+++ TESTO DI PARTENZA +++

I lavoratori come hanno risposto alla presentazione del piano Bono?
La reazione dei lavoratori è stata di indignazione perché venivamo da una decina di giorni di iniziative di lotte fatte a Castellammare. Nel cuore di ogni lavoratore non c’era posto per una notizia del genere: dopo 231 anni il cantiere chiudeva.
Questo ha fatto si che i lavoratori esprimessero la loro frustrazione nei confronti delle organizzazioni sindacali, perché solo la Fiom ha parlato direttamente con i lavoratori dopo la riunione.
Quella indignazione strada facendo, già nel breve tragitto per raggiungere il pullman, è diventata rabbia. E arrivati a Castellammare i lavoratori hanno trovato la piazza antistante al comune piena di gente ad aspettarli.
E hanno occupato la casa comunale con un presidio permanente che dura fino ad oggi.
Stizza e rabbia hanno portato a compiere gesti non premeditati. Ciascuno si è attivato per mettere in piedi iniziative di lotta quotidiane (presidi nelle principali strade della città, occupazione della stazione, blocco della statale Sorrentina ecc).
Come commenti le dichiarazioni del Sindaco di Castellammare che ha parlato di infiltrazioni camorristiche, invocando addirittura l’intervento dell’esercito?
Non penso assolutamente che la camorra abbia trovato spazio tra le azioni dei lavoratori. Se fosse altrimenti il sindaco, oltretutto come ex magistrato, avrebbe il dovere di denunciare quello che sa alle autorità competenti.
Proprio per questo a niente serve l’esercito, il conflitto non può essere ridotto ad una questione di ordine pubblico. Si sta lottando per la sopravvivenza, per riprendersi il proprio lavoro e la dignità di una città di oltre 70mila abitanti.
Anche dal punto di vista culturale e storico è palpabile l’osmosi che c’è tra lo stabiese e il cantiere navale. Non a caso, per come è ubicato il cantiere si può notare che la città lo abbraccia ed io in questi giorni ho notato che ogni cittadino di Castellammare è toccato profondamente: a fianco dei lavoratori sono scesi in campo tutti i ceti sociali della città, come dimostra la serrata decisa autonomamente dall’Ascom, l’associazione dei commercianti.
Qual è il ruolo della Fiom in queste mobilitazioni?
C’è un grande interesse nei confronti della Fiom da parte dei lavoratori.
Questo perché molti lavoratori dell’indotto di Fincantieri hanno compreso che la Fiom ha sempre detto loro la verità sui destini e sulle prospettive del cantiere di Castellammare.

+++

COMPITI DA SVOLGERE:
(a) Rispondi a queste domande sull'intervista sul cantiere di Castellammare:
(i) Dopo quanti anni chiudeva il cantiere?
(ii) Quale organizzazione sindacale ha parlato direttamente con i lavoratori dopo la riunione?
(iii) Quale associazione ha deciso autonomamente una serrata?
(b) Prosegui l'intervista sul cantiere navale di Castellammare dopo la sua ultima frase.
I record non hanno alcun legame con il testo.

+++ DATI FORNITI +++

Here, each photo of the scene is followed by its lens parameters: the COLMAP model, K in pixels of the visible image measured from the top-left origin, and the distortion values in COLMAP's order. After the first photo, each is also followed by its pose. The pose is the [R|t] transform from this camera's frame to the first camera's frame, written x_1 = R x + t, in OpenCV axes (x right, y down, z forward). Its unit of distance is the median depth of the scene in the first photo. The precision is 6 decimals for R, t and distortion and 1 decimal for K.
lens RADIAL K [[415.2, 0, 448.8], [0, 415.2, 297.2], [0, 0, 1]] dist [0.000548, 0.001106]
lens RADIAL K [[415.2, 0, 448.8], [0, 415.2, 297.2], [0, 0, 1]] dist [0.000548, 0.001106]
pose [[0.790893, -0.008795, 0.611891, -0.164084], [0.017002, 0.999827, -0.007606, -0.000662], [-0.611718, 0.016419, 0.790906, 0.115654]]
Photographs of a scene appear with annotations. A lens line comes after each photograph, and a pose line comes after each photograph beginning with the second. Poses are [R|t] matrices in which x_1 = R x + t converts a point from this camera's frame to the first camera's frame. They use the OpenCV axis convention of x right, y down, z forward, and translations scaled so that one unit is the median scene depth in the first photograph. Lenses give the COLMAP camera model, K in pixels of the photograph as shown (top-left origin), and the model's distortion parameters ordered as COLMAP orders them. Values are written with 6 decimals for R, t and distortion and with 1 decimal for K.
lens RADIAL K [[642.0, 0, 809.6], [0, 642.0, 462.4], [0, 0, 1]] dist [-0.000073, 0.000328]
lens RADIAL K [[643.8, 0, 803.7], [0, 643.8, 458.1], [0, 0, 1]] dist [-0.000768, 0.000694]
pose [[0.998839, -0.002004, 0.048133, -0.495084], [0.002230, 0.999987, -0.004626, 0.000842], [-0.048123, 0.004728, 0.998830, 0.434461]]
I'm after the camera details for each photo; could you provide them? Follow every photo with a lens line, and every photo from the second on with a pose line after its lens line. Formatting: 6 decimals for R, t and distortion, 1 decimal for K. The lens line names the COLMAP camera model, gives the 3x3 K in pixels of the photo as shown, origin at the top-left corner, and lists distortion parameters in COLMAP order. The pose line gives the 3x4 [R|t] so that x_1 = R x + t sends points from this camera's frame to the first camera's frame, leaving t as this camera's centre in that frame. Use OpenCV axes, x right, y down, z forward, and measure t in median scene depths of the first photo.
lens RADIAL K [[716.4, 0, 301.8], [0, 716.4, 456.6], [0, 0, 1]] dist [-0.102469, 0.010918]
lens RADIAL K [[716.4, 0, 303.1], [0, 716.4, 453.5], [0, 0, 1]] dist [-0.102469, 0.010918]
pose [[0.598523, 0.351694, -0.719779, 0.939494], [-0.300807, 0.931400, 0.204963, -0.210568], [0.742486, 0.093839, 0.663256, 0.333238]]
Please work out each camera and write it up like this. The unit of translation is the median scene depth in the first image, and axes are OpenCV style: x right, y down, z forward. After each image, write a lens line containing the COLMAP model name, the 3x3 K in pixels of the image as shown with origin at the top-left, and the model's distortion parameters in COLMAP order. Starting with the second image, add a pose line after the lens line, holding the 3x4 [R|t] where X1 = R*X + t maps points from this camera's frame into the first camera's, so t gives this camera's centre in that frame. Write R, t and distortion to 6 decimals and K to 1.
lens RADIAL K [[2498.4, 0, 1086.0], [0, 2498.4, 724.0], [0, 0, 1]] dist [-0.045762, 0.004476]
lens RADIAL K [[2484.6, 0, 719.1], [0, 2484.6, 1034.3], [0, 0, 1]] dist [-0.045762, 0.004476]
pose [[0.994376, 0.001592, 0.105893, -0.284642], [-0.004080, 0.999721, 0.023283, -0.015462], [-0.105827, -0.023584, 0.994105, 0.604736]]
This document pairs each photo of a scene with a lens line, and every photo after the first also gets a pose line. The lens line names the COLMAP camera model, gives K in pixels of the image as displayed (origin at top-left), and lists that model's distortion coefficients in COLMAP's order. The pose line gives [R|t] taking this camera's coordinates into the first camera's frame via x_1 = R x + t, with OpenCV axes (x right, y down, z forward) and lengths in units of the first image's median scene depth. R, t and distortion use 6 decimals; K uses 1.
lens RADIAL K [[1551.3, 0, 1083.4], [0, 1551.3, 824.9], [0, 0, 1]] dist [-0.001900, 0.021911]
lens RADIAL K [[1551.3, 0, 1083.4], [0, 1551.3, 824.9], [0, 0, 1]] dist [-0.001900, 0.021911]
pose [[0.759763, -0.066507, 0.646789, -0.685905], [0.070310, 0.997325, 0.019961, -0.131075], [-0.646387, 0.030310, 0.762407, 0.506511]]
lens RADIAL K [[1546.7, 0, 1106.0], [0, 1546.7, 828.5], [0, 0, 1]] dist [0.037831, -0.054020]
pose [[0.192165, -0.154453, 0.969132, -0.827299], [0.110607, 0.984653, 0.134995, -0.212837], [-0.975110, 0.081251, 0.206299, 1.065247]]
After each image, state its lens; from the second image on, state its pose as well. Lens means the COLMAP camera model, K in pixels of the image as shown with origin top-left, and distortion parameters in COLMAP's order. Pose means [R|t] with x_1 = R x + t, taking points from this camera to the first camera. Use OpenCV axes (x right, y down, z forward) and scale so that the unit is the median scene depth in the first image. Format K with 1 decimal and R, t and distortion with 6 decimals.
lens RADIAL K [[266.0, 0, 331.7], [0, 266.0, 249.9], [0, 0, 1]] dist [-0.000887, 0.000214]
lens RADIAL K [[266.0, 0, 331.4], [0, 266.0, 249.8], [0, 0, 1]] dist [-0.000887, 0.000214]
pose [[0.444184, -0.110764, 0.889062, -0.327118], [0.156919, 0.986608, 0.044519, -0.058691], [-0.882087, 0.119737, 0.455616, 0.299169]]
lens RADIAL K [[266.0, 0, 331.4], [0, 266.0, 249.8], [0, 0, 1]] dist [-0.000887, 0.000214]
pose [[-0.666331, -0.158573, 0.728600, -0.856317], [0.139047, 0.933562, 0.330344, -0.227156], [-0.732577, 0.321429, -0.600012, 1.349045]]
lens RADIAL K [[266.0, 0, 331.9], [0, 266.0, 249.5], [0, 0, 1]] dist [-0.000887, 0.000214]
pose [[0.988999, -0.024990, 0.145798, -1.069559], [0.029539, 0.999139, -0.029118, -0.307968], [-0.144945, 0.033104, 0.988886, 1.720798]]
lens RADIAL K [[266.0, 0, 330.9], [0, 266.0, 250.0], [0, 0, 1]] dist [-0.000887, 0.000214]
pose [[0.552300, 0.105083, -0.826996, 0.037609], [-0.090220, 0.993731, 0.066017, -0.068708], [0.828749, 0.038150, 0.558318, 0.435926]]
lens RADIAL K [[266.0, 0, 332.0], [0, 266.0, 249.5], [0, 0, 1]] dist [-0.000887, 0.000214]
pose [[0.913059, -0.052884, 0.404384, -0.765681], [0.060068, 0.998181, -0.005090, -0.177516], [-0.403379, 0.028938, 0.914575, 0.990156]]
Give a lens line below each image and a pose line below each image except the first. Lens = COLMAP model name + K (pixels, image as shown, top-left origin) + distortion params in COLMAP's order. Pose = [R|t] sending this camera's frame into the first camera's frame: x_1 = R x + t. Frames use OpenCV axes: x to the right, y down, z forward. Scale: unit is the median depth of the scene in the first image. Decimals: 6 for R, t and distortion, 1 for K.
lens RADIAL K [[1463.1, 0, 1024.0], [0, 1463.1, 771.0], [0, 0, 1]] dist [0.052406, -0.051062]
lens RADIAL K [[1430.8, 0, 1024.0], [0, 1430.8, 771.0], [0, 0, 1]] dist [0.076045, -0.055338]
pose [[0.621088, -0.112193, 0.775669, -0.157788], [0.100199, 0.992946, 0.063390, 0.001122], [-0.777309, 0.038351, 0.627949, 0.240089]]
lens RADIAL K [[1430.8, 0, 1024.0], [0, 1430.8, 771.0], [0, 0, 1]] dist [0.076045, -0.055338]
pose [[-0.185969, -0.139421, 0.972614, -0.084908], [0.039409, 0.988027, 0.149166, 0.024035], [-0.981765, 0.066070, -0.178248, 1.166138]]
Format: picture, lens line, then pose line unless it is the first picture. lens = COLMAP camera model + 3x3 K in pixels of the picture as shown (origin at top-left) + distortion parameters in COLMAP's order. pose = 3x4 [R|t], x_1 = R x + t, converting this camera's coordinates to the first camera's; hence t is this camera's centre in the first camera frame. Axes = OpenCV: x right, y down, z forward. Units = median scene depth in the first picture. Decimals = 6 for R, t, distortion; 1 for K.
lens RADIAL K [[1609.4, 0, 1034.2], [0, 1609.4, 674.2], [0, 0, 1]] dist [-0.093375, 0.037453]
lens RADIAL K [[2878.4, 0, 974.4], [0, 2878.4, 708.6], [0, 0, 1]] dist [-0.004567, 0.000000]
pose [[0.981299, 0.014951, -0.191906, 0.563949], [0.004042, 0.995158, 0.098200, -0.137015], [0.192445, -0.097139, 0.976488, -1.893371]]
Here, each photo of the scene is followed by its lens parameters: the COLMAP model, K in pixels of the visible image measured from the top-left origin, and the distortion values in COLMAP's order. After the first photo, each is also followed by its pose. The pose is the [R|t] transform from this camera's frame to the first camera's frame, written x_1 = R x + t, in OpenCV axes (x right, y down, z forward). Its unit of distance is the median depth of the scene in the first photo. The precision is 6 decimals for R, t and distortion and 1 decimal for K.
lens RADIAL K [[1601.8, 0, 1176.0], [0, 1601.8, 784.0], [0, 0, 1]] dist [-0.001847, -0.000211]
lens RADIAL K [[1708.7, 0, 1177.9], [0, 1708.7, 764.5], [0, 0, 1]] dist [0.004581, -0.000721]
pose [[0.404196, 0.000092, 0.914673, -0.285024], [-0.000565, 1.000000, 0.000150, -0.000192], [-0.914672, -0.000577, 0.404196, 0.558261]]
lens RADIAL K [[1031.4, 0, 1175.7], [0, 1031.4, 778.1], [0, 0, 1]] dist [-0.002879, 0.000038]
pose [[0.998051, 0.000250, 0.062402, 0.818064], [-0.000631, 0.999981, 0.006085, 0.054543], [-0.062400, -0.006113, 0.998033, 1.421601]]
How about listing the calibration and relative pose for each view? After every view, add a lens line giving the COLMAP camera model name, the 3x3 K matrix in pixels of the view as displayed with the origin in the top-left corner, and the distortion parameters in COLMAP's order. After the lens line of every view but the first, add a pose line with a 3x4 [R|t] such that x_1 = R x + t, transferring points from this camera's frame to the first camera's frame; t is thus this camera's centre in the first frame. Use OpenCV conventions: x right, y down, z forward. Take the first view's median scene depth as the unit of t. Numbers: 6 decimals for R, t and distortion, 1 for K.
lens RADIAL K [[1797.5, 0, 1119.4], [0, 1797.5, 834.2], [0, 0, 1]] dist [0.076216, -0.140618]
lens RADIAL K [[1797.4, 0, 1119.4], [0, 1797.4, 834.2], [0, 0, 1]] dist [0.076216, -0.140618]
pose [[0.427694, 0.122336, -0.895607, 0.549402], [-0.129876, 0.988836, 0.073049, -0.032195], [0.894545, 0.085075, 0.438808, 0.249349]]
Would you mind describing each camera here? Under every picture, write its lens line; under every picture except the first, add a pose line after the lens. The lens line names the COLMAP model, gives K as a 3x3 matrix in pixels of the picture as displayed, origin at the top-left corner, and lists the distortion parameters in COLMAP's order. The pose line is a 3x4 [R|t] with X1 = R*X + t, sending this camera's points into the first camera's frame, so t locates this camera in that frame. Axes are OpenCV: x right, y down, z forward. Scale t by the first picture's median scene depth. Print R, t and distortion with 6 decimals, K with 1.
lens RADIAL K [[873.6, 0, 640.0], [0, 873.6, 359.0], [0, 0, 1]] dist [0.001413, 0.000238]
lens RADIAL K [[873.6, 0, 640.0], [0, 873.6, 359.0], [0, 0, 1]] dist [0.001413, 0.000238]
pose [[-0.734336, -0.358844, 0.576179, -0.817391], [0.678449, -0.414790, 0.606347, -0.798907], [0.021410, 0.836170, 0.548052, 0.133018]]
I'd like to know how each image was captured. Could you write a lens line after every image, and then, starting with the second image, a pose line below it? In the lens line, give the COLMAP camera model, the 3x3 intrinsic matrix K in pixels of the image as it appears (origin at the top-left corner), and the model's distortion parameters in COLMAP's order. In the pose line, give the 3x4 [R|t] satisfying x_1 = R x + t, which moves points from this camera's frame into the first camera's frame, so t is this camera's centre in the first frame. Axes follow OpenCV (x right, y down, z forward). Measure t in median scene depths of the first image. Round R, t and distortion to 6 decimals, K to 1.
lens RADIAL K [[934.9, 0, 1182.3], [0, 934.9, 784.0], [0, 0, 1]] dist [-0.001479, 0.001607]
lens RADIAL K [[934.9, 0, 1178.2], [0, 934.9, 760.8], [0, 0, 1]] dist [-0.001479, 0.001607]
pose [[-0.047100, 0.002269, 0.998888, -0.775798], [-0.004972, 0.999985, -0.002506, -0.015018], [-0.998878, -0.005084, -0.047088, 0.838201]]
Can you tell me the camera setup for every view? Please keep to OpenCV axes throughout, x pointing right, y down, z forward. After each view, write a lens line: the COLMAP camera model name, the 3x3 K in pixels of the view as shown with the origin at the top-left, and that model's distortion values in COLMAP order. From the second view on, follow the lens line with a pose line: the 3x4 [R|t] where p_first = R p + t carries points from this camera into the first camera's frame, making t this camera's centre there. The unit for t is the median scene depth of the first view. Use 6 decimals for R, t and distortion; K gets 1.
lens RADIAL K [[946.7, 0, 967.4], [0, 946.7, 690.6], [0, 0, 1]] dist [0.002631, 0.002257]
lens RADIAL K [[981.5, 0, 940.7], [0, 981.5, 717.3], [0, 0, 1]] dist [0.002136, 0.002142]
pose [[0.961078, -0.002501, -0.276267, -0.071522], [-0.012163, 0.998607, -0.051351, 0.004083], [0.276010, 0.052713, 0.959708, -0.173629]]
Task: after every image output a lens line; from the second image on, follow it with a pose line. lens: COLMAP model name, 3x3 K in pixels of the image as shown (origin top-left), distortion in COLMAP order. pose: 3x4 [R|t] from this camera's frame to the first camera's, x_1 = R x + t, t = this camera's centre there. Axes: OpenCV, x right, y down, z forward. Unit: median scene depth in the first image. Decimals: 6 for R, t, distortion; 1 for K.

+++

RISPOSTE ALL'ESERCIZIO:
(a)
(i) Dopo 231 anni.
(ii) La Fiom.
(iii) L'Ascom, l'associazione dei commercianti.

(b)
Il 23, non è un caso, è stato il coordinatore nazionale della Fiom a spiegare ai lavoratori come stanno le cose. Qualcun altro è scappato.
Un po’ come era successo per Pomigliano, la volontà dì chiudere il cantire è accompagnata dalla propaganda che dipinge i lavoratori di Castellammare come improduttivi.
In questi giorni scorrendo i vari quotidiani emerge la posizione dei tanti cantori di Castellammare. Hanno in testa di adibire una parte del cantiere ad attracco crocieristico e l’altra parte come cantiere di riparazione, qualche cantore va oltre proponendo anche la costruzione di tronconi di navi.
Io a chiare lettere affermo che questi stanno fuori dal mondo. Il cantiere di Castellammare ha sempre espresso, pur non avendo tecnologie di infrastrutture al top, alte professionalità ed una eccezionale qualità del lavoro svolto.
Non è un caso che non avendo il bacino di costruzione l’ultima nave che abbiamo varato aveva una lunghezza di 230 metri.
Le navi a Castellammare si varano col metodo tradizionale dello scivolo a mare, ecco perché una delle rivendicazioni che le RSU fanno e mettono al centro è la costruzione del bacino di costruzione per poter essere, come dicono Bono e company, più competitivi.
Altro che metodo Marchionne per i lavoratori dei cantieri italiani!
I piccoli mandarini non hanno assolutamente idea di che tipologia di lavoro svolgano gli operai e quanta intellettualità e manualità c’è nel lavoro dei cantierini.
Molte volte sono costretti anche a mettere da parte da parte il disegno e grazie alla loro esperienza e professionalità riescono a portare positivamente avanti il lavoro da svolgere.
Come si inserisce la necessità di salvare il cantiere di Castellammare nella prospettiva generale del gruppo a livello nazionale?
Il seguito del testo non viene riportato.